Jamie has written a very exciting chapter in his Washington Post Bestseller, “Overruling Democracy: The Supreme Court versus the American People,” about this case and “heartily recommends it to all readers.”
National Committee of the Reform Party of the United States of America et al v. Democratic National Committee et al, 168 F. 3d 360 (9th Circuit,1999)
In this case, the plaintiffs challenged the legality under the Federal Election Campaign Act (FECA) of large corporations funneling hundreds of millions of dollars in so-called "soft money" into the political parties. Jamie Raskin argued that this practice violated FECA's categorical ban on corporate contributions in federal races. Although the Ninth Circuit said that this was an issue for Congress to deal with, Congress acted quickly to ban such corporate soft money contributions to the parties in the McCain-Feingold legislation.
Raskin in this case also challenged Congressional restrictions on then-President Clinton's power to appoint Federal Election Commission Members, restrictions that essentially forced him to appoint Republicans. Raskin argued that, under the Appointments Clause of the Constitution, Democratic presidents cannot be forced to name Republicans to independent commissions. The Ninth Circuit ruled that the plaintiffs lacked standing to raise the issue.
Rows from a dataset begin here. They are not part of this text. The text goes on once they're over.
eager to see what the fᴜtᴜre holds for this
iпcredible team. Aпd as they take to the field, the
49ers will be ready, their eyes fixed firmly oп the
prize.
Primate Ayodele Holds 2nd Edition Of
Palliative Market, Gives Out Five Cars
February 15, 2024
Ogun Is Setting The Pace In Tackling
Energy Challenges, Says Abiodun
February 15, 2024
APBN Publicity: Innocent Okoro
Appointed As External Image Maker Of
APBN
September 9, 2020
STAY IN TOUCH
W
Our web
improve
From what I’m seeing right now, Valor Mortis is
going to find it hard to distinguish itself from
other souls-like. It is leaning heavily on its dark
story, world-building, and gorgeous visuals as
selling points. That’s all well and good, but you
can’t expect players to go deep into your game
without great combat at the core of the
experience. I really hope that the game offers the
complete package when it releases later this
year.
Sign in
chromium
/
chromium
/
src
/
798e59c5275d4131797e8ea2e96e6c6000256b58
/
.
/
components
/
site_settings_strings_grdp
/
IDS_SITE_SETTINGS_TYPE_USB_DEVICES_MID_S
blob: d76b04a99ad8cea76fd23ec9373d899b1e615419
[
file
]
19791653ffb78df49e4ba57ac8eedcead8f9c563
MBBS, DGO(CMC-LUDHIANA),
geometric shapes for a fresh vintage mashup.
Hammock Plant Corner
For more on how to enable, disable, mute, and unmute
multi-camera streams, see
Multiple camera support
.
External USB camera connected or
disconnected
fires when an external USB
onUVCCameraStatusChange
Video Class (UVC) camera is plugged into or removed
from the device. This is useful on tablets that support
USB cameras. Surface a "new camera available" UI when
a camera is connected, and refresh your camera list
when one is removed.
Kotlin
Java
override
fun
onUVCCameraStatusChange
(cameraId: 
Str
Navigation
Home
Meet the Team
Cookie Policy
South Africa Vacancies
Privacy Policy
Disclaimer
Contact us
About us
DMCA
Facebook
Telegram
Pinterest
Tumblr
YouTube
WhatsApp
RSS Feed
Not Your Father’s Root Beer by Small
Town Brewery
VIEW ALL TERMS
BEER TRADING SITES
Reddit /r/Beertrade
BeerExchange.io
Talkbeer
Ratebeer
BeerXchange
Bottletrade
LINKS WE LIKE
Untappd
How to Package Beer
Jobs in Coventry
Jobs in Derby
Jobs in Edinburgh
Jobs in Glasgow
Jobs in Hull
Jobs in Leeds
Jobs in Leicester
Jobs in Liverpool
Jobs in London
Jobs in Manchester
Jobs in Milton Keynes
Jamie wrote a law review for the Administrative Law Review on the case called "'A Complicated and Indirect Encroachment': Is the Federal Election Commission Unconstitutionally Composed?" 52 Administrative Law Review 609 (2000).
Jamie's Statement: "I guess it doesn't surprise me that Senator Ruben disagrees with a lawsuit that challenged corporate soft-money contributions to the parties and that helped lead to the McCain-Feingold legislation. In our race Senator Ruben takes huge corporate contributions and I refuse to take any at all. I want to ban corporate contributions in Maryland the way that they have been banned federally and in nearly half the states. She has said that she is probably against my proposal but isn't sure. After three decades in office, she has not been able to figure out what role corporate contributions play in our politics. Here is a hint, Senator: look at energy deregulation, which you voted for seven times. Take the corporate money out of the equation and you have a very different debate in the State Senate.
A corporation is not a citizen or a voter and has no rightful place in our electoral politics. As Justice White put it in First National Bank of Boston v. Bellotti, the state need not permit its own creature to devour it. Does Senator Ruben really oppose McCain-Feingold? I'm curious why she attacks me here.
As for the Appointments Clause question, I remain adamant that Congress has no authority to require a Democratic President to appoint Republicans to independent commissions or vice versa. The constitutional argumentation is rather complex so let me just direct everyone who may not have gotten around to reading it yet, especially Senator Ruben (who has taken such a deep personal interest in my constitutional jurisprudence), to my law review article in the Administrative Law Review on the subject. It is called "'A Complicated and Indirect Encroachment': Is the Federal Election Commission Unconstitutionally Composed?" 52 Administrative Law Review 609 (2000).
Obviously nothing in this case hindered the Democrats' presidential prospects in any way. It was well established that the corporate soft money loophole worked overwhelmingly to the advantage of the Republicans. By abolishing the soft money in McCain-Feingold, Democrats were able in 2000 to close the fundraising gap with the Republicans.